Makes 6 tacos — 2 each for 2 people for dinner, and lunch the next day for 1 person
- 1 batch seitan (below)
- 1 large (10 oz) yam
- salt, to taste
- 1/2 onion, sliced
- a sprinkling of sugar
- olive oil
- 2 TBS Chohula sauce (or to taste)
- lime, cilantro, vegan sour cream, and avocado
- 12 small corn tortillas
- Cut the yam into small cubes and place in a bowl. Coat with olive oil, add salt (to taste — 1/4 tsp or so) and roast at 400 degrees for 20-25 minutes or until yam is soft and starting to caramelize.
- Heat a TBS or so of olive oil in a frying pan; when it’s hot, add onion and saute until onion softens and browns. Sprinkle with a few dashes of granulated sugar, and remove from pan.
- Add more oil or cooking spray to the pan and saute cubed seitan for 5 minutes. Coat with Chohula sauce, then add yams and saute for another minute. Remove from heat.
- To make a taco, place filling in two corn tortillas, squirt a slice of lime over it, and top with cilantro, vegan sour cream, and slices of avocado.

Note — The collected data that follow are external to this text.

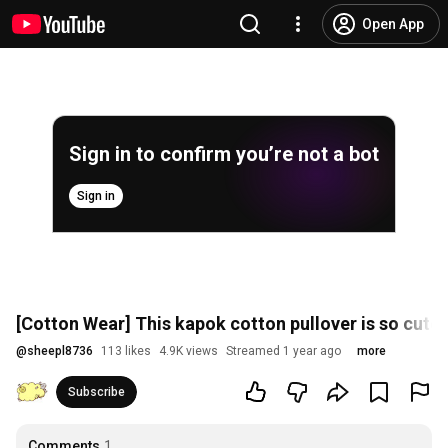
Open App
Sign in to confirm you’re not a bot
Sign in
[Cotton Wear] This kapok cotton pullover is so cute I'
@
sheepl8736
113 likes
4.9K views
Streamed 1 year ago
more
Subscribe
Comments
1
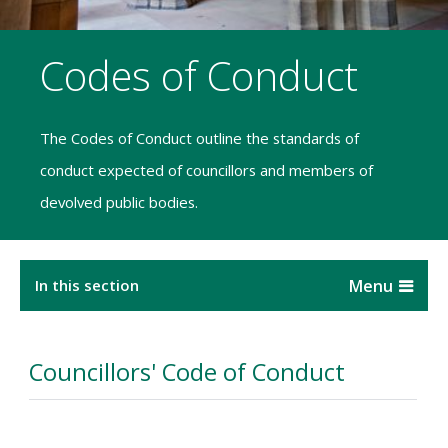
Codes of Conduct
The Codes of Conduct outline the standards of
conduct expected of councillors and members of
devolved public bodies.
In this section
Councillors' Code of Conduct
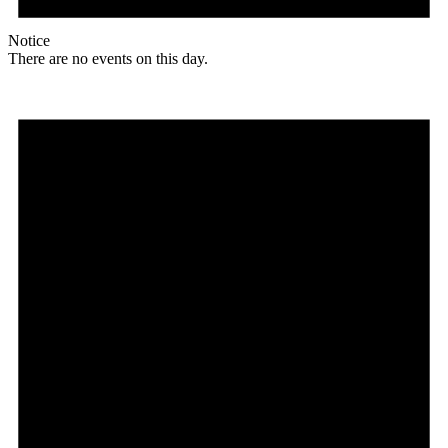
Notice
There are no events on this day.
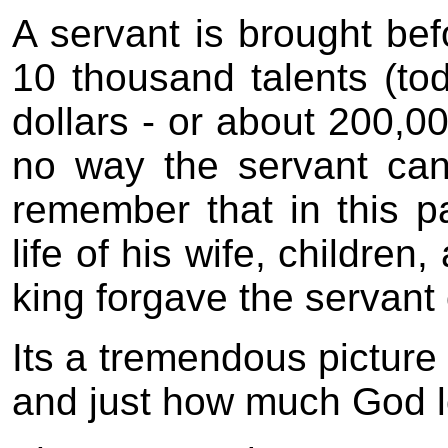
A servant is brought be
10 thousand talents (toda
dollars - or about 200,00
no way the servant can 
remember that in this p
life of his wife, children
king forgave the servant 
Its a tremendous picture 
and just how much God l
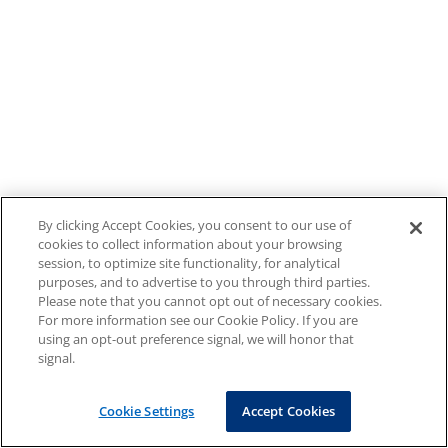
By clicking Accept Cookies, you consent to our use of
cookies to collect information about your browsing
session, to optimize site functionality, for analytical
purposes, and to advertise to you through third parties.
Please note that you cannot opt out of necessary cookies.
For more information see our Cookie Policy. If you are
using an opt-out preference signal, we will honor that
signal.
Cookie Settings
Accept Cookies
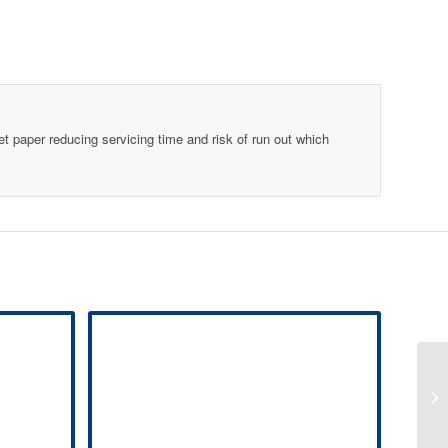
et paper reducing servicing time and risk of run out which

“My” seitan recipe is really just the PPK’s seitan recipe, halved, with a few tweaks to accommodate for what I didn’t have around the house. I’m sure that the original is better.
- 1/2 cup vital wheat gluten flour
- 1 1/2 tablespoons nutritional yeast flakes
- 1/4 + 1 TBS cup cold vegetable broth
- 2 TBS soy sauce
- 1 tsp olive oil
- 1/2 tsp garlic powder
- 4 cups vegetable broth
- 4 cups water
- 1/4 cup soy sauce
Instructions — see the original recipe.